**Source information:**
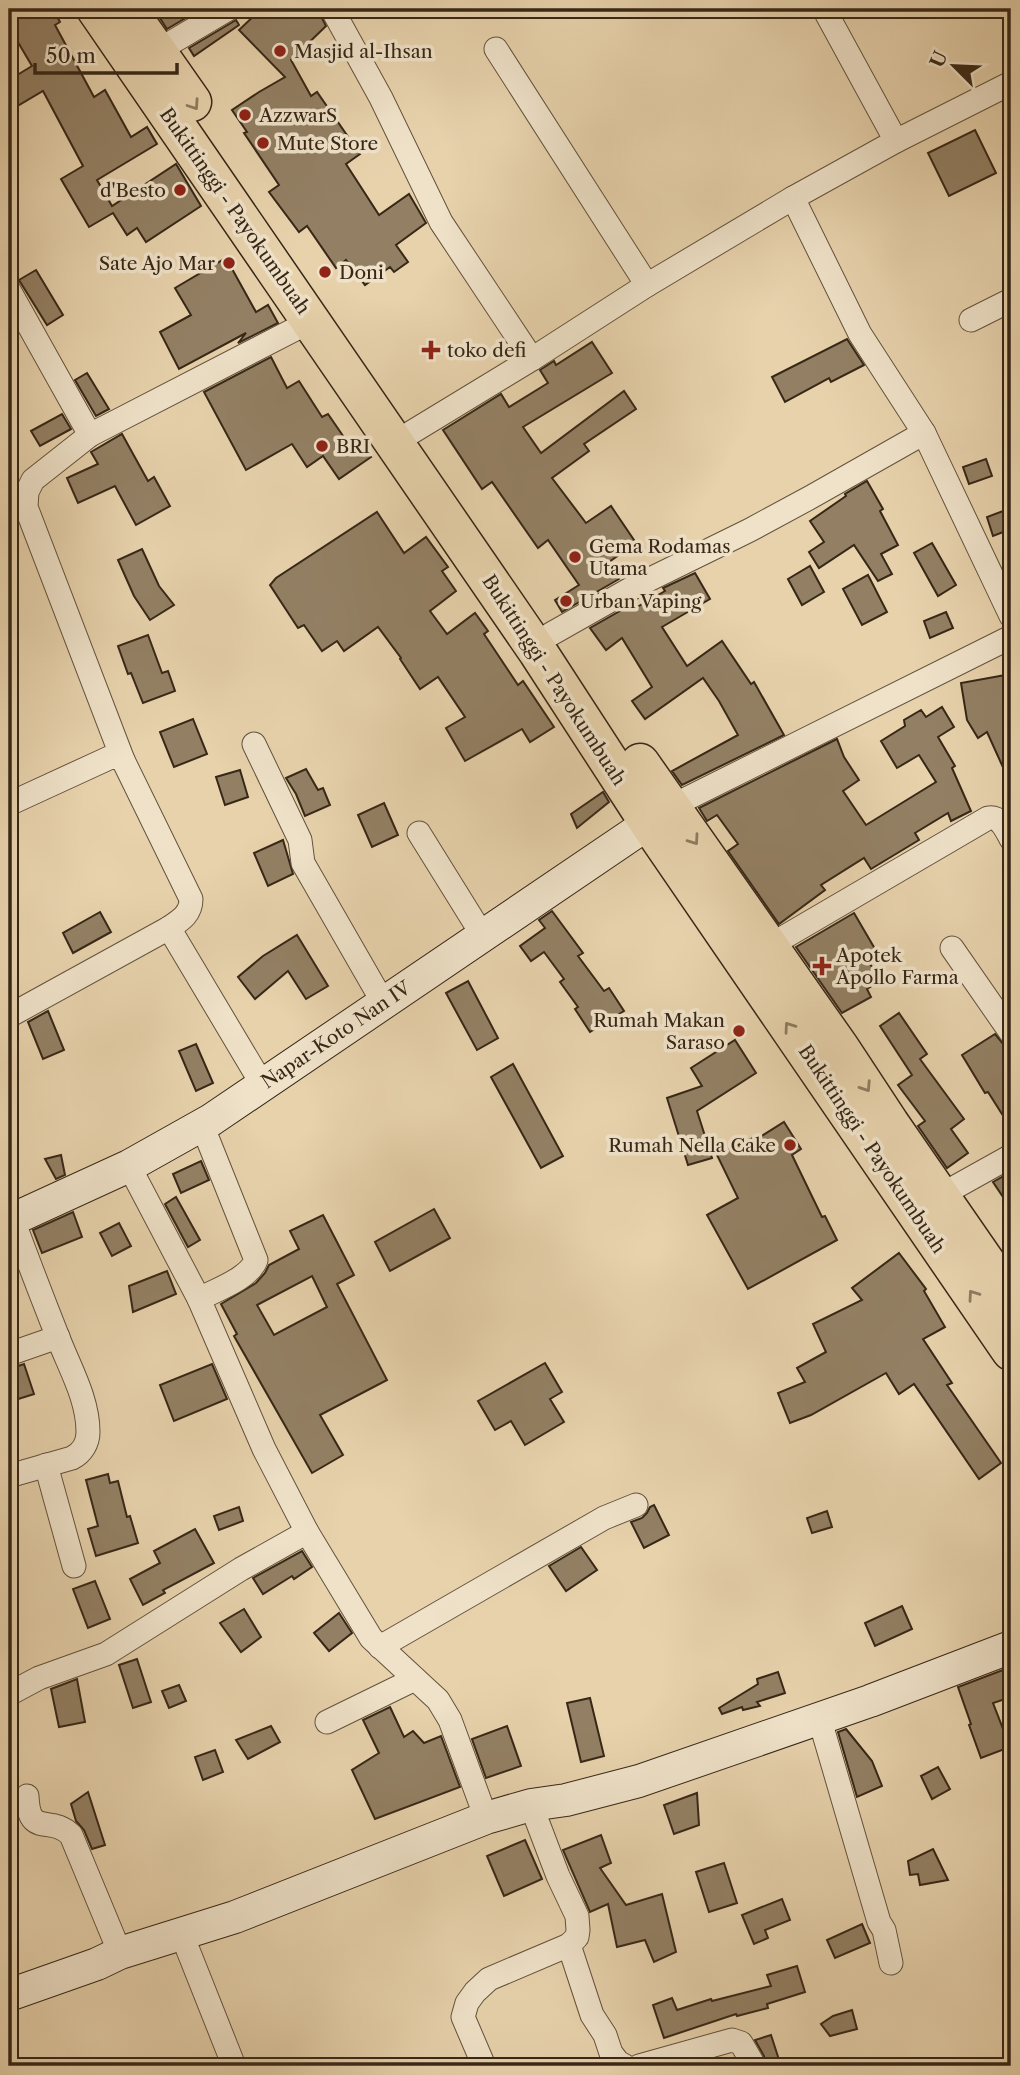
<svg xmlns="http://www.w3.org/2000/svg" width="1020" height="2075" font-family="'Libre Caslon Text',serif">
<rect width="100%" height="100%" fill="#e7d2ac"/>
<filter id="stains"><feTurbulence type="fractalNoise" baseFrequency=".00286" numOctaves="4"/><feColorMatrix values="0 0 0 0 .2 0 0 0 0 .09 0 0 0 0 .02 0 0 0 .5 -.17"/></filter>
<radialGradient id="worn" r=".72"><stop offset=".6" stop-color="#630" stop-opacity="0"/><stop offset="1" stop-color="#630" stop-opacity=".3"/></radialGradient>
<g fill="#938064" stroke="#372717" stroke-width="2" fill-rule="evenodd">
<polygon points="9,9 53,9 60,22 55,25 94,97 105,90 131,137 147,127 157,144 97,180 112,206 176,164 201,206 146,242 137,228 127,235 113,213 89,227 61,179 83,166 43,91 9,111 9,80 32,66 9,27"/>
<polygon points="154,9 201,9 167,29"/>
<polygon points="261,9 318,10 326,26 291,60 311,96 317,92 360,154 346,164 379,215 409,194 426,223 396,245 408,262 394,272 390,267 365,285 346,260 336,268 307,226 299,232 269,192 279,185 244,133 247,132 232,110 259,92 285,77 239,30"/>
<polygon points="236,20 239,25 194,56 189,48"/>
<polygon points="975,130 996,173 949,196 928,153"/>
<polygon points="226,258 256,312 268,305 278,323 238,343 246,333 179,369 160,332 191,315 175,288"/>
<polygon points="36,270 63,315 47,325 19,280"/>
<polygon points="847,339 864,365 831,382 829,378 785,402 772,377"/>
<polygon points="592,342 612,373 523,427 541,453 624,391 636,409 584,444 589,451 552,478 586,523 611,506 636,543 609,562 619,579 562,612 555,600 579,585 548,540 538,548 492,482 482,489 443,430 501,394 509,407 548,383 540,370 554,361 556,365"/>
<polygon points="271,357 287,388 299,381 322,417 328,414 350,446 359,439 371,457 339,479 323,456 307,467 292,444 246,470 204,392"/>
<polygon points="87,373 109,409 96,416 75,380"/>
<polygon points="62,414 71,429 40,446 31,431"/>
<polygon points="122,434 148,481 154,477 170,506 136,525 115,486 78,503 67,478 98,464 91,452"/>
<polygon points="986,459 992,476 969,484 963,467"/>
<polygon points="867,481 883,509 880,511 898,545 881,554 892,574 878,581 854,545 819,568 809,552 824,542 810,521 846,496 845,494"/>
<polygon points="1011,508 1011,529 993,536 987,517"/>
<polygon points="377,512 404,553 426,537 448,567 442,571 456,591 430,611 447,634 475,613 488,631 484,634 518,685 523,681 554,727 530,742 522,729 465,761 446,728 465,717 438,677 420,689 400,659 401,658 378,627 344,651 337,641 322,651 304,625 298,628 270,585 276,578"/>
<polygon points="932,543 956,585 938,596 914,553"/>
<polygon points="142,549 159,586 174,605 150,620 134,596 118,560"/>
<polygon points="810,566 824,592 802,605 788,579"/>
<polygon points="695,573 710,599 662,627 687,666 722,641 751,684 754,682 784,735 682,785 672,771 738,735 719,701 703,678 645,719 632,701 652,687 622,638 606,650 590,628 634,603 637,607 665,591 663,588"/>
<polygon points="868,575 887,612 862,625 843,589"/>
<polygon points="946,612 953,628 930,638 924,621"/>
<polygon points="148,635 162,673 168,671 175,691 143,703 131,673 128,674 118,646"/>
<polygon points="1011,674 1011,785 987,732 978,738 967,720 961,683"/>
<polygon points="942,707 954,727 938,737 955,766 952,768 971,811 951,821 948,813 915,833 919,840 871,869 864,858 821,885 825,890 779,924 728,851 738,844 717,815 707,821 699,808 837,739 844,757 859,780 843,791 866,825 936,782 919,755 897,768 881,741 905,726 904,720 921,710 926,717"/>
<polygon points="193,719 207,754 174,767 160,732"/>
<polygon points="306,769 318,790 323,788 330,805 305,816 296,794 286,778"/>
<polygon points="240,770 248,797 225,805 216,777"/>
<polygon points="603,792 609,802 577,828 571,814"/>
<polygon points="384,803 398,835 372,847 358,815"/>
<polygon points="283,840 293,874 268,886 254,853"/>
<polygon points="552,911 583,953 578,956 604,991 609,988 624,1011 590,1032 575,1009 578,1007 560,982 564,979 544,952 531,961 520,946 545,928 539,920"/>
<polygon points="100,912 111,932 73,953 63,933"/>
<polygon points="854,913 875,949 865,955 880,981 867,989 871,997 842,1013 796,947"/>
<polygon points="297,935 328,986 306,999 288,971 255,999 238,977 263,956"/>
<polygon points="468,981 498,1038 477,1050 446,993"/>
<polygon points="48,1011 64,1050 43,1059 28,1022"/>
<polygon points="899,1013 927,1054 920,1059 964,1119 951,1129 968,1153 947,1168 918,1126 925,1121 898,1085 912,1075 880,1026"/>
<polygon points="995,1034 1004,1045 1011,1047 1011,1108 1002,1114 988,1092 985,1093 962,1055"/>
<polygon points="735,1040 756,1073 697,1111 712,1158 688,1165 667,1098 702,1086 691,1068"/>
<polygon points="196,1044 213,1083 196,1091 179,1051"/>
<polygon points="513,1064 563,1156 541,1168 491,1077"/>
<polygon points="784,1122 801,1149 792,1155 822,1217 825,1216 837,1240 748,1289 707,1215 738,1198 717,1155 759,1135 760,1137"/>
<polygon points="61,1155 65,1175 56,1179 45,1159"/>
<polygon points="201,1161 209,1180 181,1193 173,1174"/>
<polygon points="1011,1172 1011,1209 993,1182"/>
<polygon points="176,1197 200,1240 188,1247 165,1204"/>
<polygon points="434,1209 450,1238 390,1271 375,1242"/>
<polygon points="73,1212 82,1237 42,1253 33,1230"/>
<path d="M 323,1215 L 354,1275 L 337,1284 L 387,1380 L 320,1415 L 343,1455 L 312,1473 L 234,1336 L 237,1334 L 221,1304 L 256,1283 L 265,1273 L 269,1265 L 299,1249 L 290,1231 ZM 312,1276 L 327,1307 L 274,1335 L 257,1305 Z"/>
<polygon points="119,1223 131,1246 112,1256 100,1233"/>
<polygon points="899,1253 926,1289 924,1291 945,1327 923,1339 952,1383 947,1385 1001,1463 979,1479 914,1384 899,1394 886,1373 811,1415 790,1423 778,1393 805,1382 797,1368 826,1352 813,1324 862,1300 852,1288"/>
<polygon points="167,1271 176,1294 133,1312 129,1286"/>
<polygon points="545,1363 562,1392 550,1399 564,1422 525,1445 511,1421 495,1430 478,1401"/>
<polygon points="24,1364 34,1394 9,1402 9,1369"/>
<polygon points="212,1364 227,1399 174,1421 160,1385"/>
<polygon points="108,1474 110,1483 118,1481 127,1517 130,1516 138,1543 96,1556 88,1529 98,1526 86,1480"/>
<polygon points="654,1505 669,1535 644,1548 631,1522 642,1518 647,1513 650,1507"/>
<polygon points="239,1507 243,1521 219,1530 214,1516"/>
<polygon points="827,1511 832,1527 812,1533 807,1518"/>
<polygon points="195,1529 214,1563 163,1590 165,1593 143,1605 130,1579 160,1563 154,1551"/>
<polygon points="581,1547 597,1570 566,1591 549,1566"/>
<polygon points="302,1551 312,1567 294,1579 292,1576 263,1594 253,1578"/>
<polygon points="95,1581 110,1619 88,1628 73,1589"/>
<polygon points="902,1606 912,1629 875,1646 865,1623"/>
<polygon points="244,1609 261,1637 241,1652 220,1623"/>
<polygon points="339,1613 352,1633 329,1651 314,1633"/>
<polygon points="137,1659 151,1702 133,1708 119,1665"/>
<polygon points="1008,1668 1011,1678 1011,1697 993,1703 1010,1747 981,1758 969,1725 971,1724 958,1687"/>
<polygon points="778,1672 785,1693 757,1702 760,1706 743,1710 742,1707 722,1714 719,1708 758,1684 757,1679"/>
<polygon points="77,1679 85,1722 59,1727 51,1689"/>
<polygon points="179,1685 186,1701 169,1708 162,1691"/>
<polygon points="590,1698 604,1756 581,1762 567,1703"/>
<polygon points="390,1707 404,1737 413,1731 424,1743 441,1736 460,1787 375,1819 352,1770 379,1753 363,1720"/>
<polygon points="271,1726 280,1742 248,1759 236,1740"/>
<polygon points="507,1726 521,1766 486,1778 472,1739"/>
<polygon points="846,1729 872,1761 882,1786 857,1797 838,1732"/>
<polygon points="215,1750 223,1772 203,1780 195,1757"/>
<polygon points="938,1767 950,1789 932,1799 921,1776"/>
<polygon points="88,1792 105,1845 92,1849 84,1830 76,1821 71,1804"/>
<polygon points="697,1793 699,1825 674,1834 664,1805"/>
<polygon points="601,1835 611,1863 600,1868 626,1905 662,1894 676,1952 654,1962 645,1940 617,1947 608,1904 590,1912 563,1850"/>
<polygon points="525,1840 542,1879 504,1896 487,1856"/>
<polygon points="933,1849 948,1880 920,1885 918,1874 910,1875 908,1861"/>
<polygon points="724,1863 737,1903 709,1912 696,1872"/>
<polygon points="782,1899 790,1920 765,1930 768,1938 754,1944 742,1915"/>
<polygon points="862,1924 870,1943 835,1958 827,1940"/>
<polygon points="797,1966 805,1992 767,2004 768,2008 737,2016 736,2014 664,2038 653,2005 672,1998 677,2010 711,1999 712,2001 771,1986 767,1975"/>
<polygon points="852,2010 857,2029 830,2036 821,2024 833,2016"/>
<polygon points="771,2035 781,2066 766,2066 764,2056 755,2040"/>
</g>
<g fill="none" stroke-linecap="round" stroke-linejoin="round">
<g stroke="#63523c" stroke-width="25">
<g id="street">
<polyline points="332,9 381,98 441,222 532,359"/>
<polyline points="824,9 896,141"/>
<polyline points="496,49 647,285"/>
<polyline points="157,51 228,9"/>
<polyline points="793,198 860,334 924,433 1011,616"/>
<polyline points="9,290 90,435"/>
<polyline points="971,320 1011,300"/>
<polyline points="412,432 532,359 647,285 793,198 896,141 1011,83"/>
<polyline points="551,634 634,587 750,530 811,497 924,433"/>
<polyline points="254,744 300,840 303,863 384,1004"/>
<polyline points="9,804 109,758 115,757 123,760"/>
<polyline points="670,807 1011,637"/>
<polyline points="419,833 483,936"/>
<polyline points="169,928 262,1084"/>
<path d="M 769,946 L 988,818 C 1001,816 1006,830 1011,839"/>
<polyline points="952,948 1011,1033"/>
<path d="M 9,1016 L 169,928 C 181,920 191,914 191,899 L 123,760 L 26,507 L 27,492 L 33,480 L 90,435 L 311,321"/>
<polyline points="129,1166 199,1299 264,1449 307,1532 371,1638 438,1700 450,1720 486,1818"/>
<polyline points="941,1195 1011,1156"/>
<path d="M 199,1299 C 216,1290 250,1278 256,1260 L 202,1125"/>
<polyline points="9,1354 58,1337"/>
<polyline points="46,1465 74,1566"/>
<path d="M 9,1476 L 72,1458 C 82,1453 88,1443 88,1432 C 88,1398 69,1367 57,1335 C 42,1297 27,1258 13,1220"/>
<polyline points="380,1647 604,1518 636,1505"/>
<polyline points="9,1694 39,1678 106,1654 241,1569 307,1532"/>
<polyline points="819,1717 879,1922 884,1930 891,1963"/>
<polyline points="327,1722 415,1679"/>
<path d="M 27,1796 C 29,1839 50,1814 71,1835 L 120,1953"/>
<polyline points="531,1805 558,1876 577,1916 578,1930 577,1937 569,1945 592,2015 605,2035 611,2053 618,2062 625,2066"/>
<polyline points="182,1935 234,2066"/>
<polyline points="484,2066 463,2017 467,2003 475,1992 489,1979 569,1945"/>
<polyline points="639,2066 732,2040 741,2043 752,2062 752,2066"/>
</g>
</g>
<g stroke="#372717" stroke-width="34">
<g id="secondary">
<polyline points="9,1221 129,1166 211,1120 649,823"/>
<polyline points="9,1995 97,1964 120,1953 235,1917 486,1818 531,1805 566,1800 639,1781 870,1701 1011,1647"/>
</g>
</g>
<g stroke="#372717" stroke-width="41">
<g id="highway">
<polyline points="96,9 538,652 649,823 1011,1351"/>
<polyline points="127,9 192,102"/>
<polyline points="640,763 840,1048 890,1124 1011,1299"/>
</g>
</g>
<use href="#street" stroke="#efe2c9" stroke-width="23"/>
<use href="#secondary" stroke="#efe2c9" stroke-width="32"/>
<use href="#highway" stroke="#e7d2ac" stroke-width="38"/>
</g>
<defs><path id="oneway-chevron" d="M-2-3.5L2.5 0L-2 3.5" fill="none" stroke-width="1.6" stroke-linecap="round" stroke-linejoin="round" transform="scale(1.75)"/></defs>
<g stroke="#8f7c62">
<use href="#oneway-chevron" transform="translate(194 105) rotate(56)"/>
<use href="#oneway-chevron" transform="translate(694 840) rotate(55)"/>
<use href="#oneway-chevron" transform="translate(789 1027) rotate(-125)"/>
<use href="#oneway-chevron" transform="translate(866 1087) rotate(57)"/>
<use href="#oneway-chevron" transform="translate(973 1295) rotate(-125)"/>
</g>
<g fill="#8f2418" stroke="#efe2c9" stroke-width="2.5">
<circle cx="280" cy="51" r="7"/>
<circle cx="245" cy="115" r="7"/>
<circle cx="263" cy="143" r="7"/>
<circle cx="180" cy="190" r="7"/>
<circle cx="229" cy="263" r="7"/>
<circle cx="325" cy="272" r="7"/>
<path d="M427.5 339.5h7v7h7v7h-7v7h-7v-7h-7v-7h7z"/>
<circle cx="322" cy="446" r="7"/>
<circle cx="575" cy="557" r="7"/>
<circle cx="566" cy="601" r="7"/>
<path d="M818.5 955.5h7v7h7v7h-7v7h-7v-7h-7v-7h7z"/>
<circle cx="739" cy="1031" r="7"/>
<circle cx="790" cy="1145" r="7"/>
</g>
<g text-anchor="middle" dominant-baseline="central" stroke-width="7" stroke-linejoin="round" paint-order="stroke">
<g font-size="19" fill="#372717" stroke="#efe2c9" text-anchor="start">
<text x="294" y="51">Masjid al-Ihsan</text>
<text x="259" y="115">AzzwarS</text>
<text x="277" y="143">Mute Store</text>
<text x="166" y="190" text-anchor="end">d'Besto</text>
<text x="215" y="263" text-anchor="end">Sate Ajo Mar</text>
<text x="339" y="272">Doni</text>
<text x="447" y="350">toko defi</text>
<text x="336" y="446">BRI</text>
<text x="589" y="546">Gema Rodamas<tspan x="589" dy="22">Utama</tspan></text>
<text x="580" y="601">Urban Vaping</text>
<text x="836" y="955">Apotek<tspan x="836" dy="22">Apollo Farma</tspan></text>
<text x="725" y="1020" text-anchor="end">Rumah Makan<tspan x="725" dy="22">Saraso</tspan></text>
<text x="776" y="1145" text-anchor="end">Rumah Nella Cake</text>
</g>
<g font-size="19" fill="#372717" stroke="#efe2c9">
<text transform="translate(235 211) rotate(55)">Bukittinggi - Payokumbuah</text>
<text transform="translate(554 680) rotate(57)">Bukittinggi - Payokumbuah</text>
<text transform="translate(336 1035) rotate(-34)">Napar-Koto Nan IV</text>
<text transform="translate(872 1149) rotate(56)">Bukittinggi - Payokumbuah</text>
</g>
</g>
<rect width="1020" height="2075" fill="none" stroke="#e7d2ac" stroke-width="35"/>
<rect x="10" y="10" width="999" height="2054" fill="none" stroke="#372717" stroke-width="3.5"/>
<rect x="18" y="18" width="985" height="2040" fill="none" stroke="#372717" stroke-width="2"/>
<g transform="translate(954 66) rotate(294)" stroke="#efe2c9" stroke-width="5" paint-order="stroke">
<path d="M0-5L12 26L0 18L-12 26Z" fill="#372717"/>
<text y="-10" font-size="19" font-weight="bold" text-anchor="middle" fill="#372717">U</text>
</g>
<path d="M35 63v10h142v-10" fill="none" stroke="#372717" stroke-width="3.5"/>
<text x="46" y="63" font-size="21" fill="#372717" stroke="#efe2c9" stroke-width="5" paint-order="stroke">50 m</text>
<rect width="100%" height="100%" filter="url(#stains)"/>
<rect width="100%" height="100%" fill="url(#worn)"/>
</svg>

**Task goal:**
Where the word "worn" appears in a line of the entries, copy that line.

**Response for this exercise:**
<radialGradient id="worn" r=".72"><stop offset=".6" stop-color="#630" stop-opacity="0"/><stop offset="1" stop-color="#630" stop-opacity=".3"/></radialGradient>
<rect width="100%" height="100%" fill="url(#worn)"/>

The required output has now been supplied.